### WHAT TO WORK ON
[1] Repeat the passage of the Pop Art essay from "Robert Rauschenberg said" up to and including "an artistic form.", word for word.
[2] According to the Pop Art essay, what did Rauschenberg hope to come across on his walks around his area?
==== DOCUMENT SECTION ====
Robert Rauschenberg said ‘Art is more like life when it is made from life’,
and this essay is how this idea spawned one of the most popular forms of modern
art – Pop Art. Rauschenberg used to take walks around his area hoping to come
across objects or ideas to use in his art, in Pop Art’s heyday, readymade
objects were more readily available than ever, which only accelerated Pop Art’s
success to greater heights. In this essay I will discuss the things all the
artists have in common, and highlight how they all came from the ideas of
Rauschenberg.
Pop Art always has links to life, be it through common found
objects such as Coke bottles that are incorporated physically into art, or
their image used in a representative form, this also includes the images of
mass culture, such as media figures, and similar compositions of adverts and
media, emulated in an artistic form.
In this
essay, I will discuss how Pop art uses links to real life, using physical
objects, images of real life objects, people and other subject matter.
Rauschenberg used physical objects to include in his artwork, this clearly meant
the work became three dimensional, entirely accurate and realistic, as it was
made from life. Andy Warhol, made many ‘Brillo Boxes’, working to scale of the
real Brillo Boxes and replicating the appearance, and worked from life this
way.
Using a then current
subject such as Brillo soapboxes for his work, encouraged people to question
what art was and what it could be. His work glorified mass production and
consumerism.
==== DATASET ROWS ====
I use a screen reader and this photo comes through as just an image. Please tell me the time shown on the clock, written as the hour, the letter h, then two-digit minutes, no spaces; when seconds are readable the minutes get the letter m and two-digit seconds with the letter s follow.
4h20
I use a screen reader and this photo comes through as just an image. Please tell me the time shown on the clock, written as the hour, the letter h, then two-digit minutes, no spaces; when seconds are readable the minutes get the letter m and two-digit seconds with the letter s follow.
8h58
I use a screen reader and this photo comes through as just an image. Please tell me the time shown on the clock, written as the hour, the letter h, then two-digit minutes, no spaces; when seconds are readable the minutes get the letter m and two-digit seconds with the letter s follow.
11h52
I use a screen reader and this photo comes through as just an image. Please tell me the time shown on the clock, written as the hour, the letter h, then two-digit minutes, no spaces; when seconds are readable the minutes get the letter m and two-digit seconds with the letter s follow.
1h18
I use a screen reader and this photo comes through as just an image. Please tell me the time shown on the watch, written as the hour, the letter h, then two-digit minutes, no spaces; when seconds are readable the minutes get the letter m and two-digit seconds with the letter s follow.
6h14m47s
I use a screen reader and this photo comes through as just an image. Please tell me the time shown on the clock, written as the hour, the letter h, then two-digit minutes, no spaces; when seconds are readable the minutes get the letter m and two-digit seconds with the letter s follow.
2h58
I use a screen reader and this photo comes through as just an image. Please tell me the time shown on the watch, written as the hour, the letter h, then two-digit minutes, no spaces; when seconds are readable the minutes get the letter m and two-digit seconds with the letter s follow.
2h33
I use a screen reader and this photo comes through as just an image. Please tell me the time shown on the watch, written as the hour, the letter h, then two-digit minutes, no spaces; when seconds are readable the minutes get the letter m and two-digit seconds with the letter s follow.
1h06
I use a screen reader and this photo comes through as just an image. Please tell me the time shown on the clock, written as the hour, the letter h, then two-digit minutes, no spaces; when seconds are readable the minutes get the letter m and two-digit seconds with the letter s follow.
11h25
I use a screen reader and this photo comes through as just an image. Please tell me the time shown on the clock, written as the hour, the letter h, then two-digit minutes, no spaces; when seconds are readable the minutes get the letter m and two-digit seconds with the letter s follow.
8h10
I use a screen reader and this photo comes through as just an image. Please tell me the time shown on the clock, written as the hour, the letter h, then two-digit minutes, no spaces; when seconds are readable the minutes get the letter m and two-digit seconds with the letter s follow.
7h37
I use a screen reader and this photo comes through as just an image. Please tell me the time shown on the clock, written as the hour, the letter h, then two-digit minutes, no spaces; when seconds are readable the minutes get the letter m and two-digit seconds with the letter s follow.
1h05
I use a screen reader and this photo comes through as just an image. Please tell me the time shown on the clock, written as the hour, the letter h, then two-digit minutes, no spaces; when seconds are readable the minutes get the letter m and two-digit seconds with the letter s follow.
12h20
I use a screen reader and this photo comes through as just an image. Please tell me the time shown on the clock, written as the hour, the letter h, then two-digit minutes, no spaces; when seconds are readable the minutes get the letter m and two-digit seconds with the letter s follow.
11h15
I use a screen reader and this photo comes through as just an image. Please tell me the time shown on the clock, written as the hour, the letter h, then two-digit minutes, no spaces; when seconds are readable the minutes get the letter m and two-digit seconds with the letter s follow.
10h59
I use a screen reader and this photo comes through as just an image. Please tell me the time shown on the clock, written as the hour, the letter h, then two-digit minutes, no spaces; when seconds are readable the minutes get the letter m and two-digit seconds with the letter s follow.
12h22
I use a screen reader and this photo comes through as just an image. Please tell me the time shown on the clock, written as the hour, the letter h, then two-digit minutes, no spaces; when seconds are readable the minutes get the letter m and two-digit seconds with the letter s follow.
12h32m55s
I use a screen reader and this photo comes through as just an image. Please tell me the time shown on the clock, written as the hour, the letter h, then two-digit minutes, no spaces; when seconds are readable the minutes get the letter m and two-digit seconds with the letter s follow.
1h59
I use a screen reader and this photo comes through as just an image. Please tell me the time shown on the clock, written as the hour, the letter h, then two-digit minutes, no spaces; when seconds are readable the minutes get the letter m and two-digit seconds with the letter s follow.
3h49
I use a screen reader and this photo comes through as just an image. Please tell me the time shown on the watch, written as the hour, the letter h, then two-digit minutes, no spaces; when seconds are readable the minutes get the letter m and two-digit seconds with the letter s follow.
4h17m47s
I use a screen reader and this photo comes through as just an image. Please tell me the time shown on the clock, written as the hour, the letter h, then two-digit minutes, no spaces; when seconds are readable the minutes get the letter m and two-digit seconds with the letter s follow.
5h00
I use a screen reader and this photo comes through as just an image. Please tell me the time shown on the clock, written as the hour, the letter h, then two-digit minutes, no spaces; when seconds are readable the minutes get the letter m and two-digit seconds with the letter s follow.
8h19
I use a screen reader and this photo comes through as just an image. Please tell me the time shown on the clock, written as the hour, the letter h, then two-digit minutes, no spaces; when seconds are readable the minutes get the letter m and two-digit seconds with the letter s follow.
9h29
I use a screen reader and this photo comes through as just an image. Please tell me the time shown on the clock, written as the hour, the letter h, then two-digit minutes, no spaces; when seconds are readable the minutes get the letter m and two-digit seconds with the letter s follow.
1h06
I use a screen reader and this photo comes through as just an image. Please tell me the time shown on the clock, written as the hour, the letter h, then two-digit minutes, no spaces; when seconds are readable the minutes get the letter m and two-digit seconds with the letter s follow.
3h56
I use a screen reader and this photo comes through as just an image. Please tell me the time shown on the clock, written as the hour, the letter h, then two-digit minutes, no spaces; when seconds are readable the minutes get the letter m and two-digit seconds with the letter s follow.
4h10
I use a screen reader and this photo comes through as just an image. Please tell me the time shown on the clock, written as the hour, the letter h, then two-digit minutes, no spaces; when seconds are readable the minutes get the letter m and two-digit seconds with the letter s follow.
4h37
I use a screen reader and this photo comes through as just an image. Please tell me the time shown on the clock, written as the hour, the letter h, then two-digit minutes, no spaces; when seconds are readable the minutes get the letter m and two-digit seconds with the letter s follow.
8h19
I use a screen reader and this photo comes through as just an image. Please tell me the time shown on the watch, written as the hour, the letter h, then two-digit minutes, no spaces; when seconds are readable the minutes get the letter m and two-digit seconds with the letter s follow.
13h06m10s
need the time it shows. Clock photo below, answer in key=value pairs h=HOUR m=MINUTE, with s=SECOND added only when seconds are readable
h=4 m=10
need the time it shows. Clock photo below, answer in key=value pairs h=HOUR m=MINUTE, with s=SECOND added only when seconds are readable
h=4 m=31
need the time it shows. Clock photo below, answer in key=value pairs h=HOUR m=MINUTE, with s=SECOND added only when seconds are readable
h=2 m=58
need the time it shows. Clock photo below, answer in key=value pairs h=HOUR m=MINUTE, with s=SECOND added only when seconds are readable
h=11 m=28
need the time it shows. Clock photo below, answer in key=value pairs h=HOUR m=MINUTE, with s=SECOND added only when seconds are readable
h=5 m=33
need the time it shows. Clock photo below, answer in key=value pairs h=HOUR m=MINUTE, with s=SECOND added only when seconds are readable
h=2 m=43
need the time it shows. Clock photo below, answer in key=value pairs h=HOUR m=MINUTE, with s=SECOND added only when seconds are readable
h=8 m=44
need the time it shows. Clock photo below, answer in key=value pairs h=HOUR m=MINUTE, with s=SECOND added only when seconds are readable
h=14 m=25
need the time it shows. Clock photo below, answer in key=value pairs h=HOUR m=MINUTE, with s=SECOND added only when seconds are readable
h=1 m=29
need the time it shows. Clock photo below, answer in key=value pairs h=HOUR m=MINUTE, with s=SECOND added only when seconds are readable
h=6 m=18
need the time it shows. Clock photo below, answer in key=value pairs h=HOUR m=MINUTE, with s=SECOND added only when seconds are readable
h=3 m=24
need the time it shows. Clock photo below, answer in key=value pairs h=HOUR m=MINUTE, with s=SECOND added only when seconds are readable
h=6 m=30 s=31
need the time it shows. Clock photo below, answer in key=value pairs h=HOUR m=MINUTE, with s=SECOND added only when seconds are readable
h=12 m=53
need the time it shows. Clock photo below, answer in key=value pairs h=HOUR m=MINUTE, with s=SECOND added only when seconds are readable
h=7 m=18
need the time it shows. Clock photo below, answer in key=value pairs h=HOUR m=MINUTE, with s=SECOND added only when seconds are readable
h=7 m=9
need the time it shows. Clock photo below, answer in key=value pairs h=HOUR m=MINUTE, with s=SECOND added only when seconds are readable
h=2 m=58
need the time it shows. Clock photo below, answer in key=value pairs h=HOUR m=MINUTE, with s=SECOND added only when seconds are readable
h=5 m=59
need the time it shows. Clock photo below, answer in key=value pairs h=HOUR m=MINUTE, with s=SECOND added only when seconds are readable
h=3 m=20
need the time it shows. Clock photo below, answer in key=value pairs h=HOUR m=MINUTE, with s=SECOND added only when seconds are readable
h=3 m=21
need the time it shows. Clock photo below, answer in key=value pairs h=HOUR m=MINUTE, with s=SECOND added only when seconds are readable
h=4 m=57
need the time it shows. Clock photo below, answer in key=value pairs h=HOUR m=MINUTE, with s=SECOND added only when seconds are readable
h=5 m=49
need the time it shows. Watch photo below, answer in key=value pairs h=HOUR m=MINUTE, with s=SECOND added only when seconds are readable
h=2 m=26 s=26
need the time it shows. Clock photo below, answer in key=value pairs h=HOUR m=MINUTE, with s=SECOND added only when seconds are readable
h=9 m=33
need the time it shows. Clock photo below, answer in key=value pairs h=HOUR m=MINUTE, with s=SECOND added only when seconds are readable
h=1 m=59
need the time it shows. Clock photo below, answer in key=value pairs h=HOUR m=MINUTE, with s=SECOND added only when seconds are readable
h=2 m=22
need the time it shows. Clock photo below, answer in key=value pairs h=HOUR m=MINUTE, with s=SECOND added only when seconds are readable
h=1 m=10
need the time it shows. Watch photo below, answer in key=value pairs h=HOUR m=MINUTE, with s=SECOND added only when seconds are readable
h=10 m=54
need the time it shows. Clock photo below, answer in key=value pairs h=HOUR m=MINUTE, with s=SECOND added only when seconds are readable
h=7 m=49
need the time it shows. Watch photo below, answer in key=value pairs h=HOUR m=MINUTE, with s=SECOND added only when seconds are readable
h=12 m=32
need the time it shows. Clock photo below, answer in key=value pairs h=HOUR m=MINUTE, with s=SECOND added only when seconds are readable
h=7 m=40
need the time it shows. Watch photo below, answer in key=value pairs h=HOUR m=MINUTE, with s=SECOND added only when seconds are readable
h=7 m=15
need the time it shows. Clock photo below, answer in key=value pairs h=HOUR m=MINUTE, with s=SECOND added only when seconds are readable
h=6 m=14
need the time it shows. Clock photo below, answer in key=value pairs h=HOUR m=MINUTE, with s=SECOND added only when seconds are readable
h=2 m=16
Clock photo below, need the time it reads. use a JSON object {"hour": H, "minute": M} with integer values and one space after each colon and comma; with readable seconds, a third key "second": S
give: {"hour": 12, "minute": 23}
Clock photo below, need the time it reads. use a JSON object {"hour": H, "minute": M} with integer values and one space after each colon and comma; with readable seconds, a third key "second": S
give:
====
### SOLUTIONS FOR EACH TASK
[1]
Robert Rauschenberg said ‘Art is more like life when it is made from life’,
and this essay is how this idea spawned one of the most popular forms of modern
art – Pop Art. Rauschenberg used to take walks around his area hoping to come
across objects or ideas to use in his art, in Pop Art’s heyday, readymade
objects were more readily available than ever, which only accelerated Pop Art’s
success to greater heights. In this essay I will discuss the things all the
artists have in common, and highlight how they all came from the ideas of
Rauschenberg.
Pop Art always has links to life, be it through common found
objects such as Coke bottles that are incorporated physically into art, or
their image used in a representative form, this also includes the images of
mass culture, such as media figures, and similar compositions of adverts and
media, emulated in an artistic form.

[2] Objects or ideas to use in his art.